It's 3:50 AM and this is the third (fourth?) night in a row that I've woken up at some point in the night and despite feeling exhausted, can't go back to sleep. This is making me seriously cranky.
We start moving in 9 days. I'm so anxious to get in the new rental house. I've been really excited about it until this sleeping issue has started messing with my moods and now, in some ways, I almost dread the move.
My mother-in-law and sister-in-law took me shopping today to help me find some new clothes that actually fit my post-pregnancy body and hopefully actually make me feel pretty. I bought five items of clothing. For me, that's a lot. Seriously, a lot. I'm not used to spending money on myself and I actually kind of hate clothing shopping because I just end up getting depressed.

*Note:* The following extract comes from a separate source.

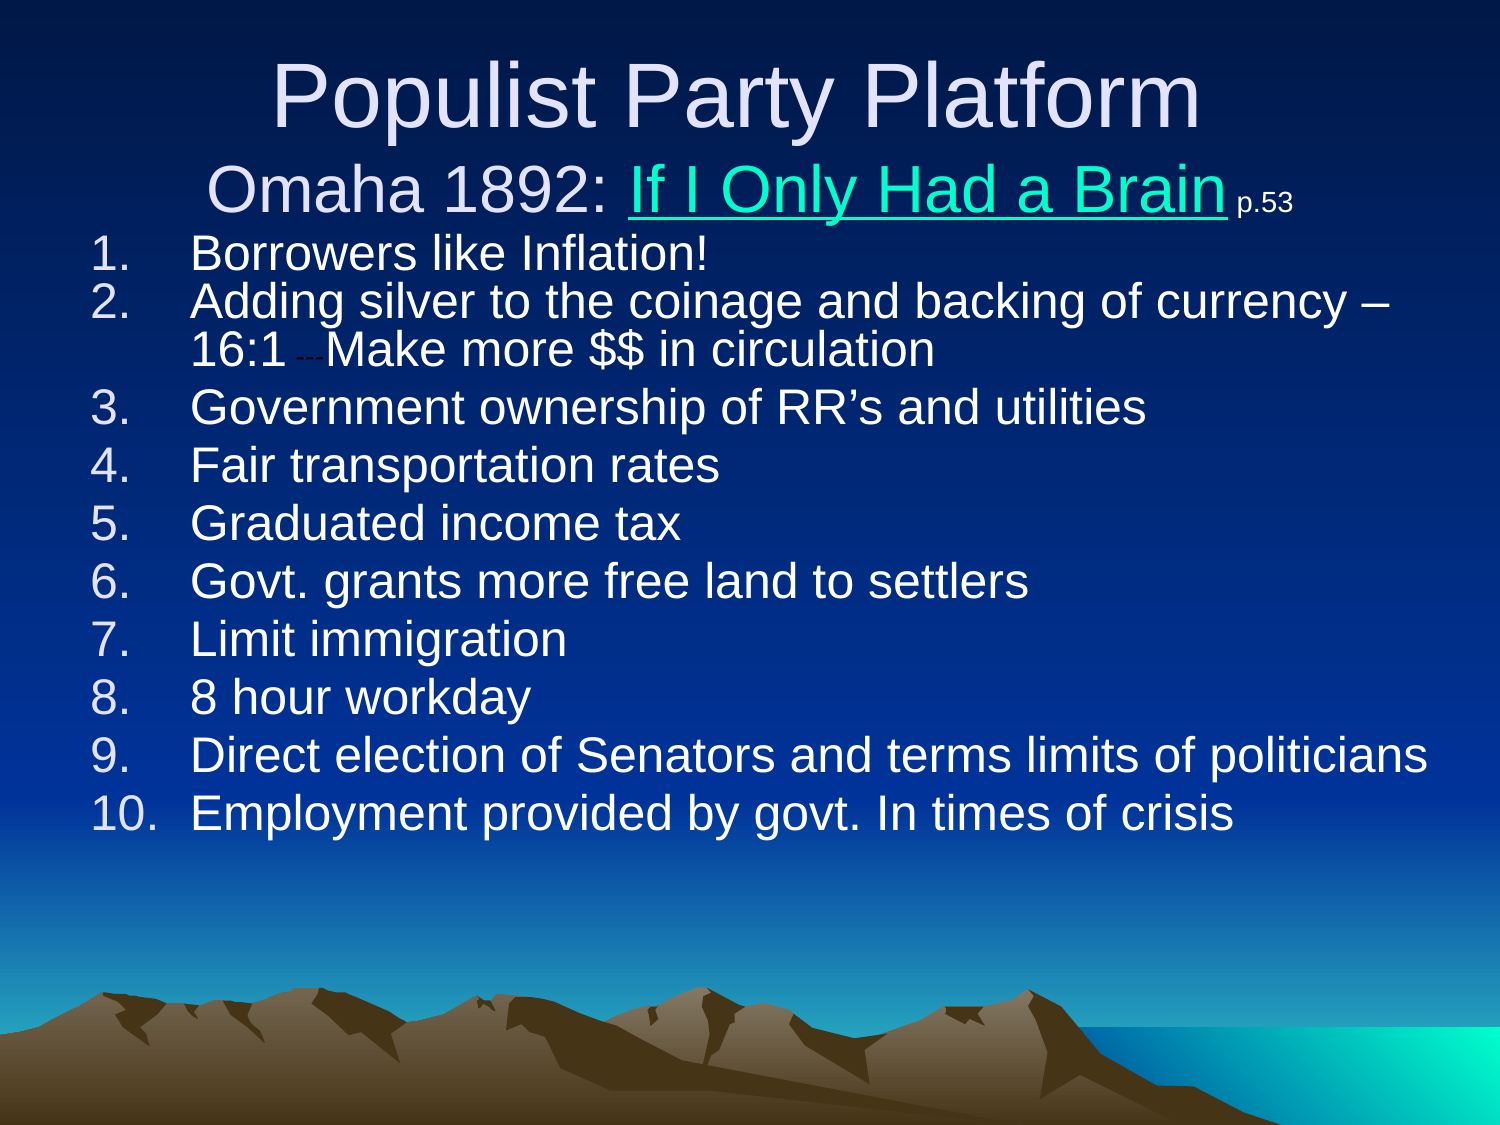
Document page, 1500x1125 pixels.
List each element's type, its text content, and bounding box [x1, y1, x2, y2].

list Borrowers like Inflation! Adding silver to the coinage and backing of currency – 16:1 ---Make more $$ in circulation Government ownership of RR’s and utilities Fair transportation rates Graduated income tax Govt. grants more free land to settlers Limit immigration 8 hour workday Direct election of Senators and terms limits of politicians Employment provided by govt. In times of crisis [75, 224, 1489, 1070]
title Populist Party Platform Omaha 1892: If I Only Had a Brain p.53 [75, 37, 1425, 224]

Today wasn't too bad though. One of the things I got was a knee-length, v-neck, high waist dress that has these little ruffles around the neckline and a flowy sort of skirt and a little tie belt. Its green. Not just any green. Punch-you-in-the-face bright kiwi green. If you know the shade of green that Xbox game cases are, imagine that color as a whole dress. It's amazing. I never would have even tried it on if I'd been shopping alone. And now that I've bought it and it's hanging in my closet, I'm actually pretty afraid of it. I'm worried that I'll look ridiculous in it and no one will tell me out of politeness. It's not like I can blend in while wearing this dress. You can't not look at it. It's that bright. I was laying in bed a few minutes ago debating on returning it.
I'm so good at sabotaging myself.
I get lonely. It sneaks up on me. More often than I realize, I think. But I don't call people to hang out because I'm afraid I get on people's nerves. So I end up staying in the house way too much and never going anywhere and end up writing depressing blogs in the middle of night about how pathetic I am.

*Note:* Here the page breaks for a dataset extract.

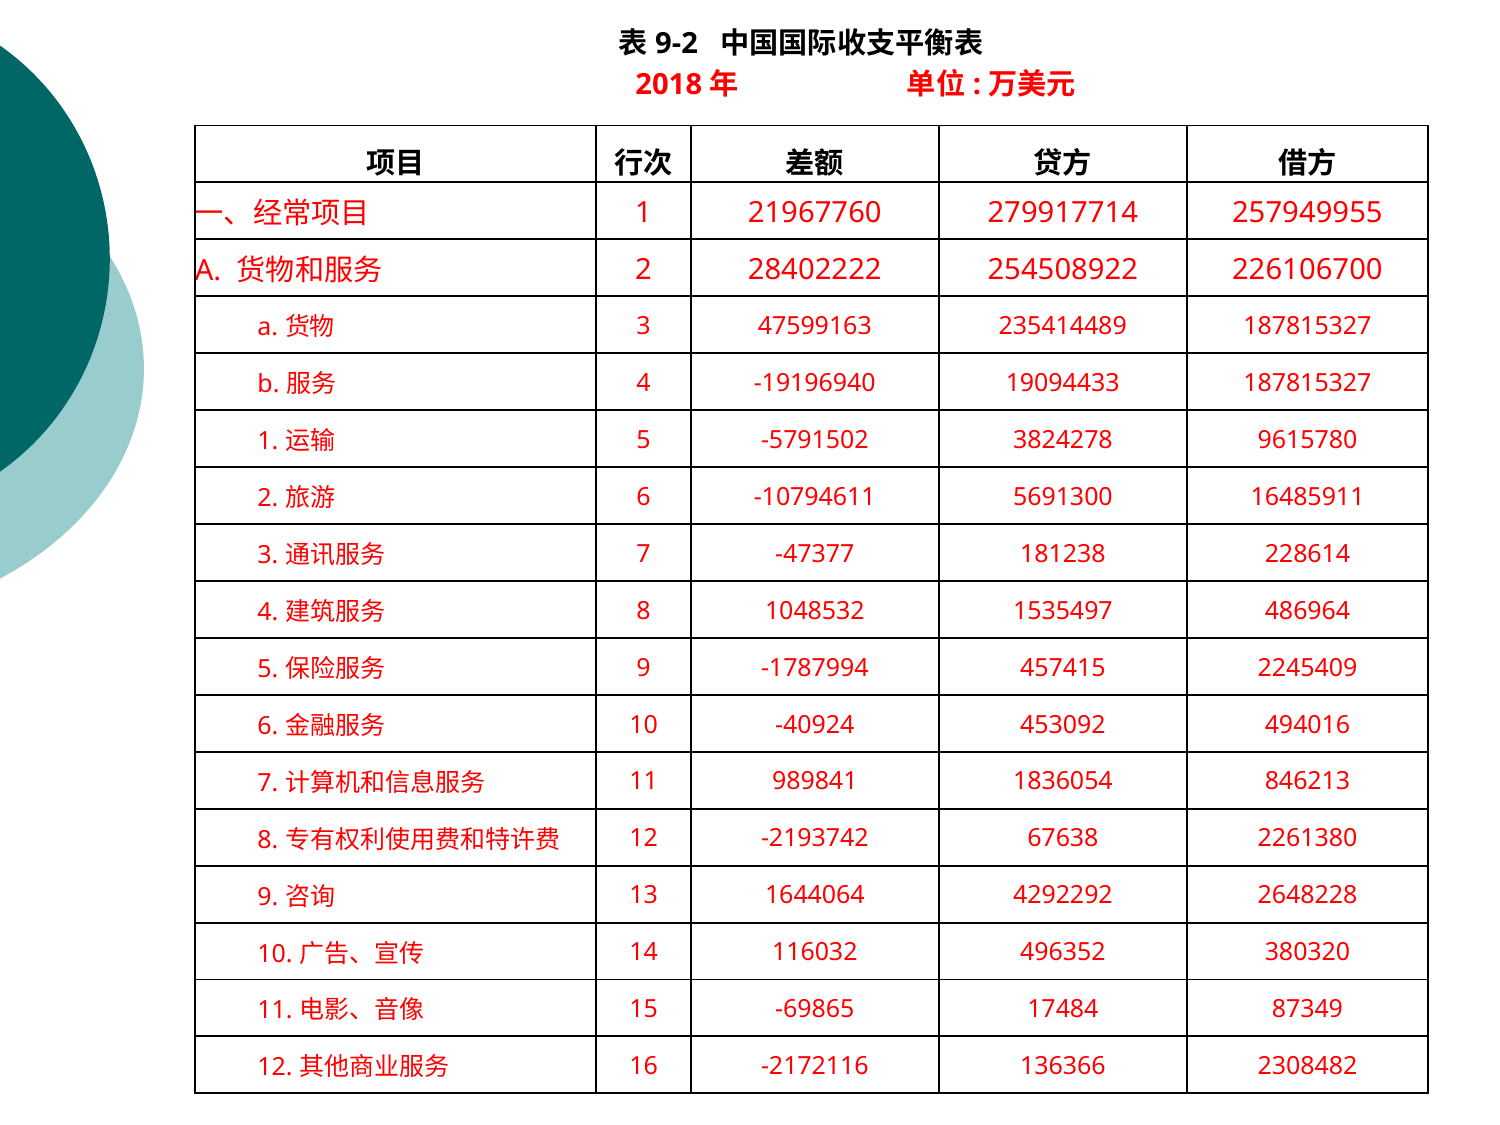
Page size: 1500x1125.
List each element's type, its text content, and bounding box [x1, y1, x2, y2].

I set goals for myself and almost never follow through on them. I absolutely hate that about myself. I've wanted to learn how to play the guitar since I was about 6. I have two guitars and couldn't play a single chord right now without looking at a chord book first. I want so badly to be healthy and lose weight and actually feel good about myself. Every time I try to start a regular workout schedule or a healthy eating plan I stick to it for, at most, a week and then I sabotage myself in some way and never pick it back up. Even an extremely simple goal like "go outside every day even if for just 10 minutes"... I don't do it. I usually don't realize it until it's happened but I've gone days without ever setting foot outside this tiny apartment. I don't really like going places and doing things by myself, so I just.... don't.
I love my son so much but my insecurity keeps me from taking him out to do fun stuff unless someone else goes with us. I know he's way too young to know the difference but I feel bad for always keeping him in the house instead of ... well, anything else.
I have no idea why I do these things to myself but really truly hate it. Unfortunately, I have no idea how to change it. I really really wish I did.
If you actually read of all of this, I sincerely apologize for the whiny depressiveness. Clearly I shouldn't write blogs in the middle of the night after not sleeping well for several days in a row. I just really needed to get this out.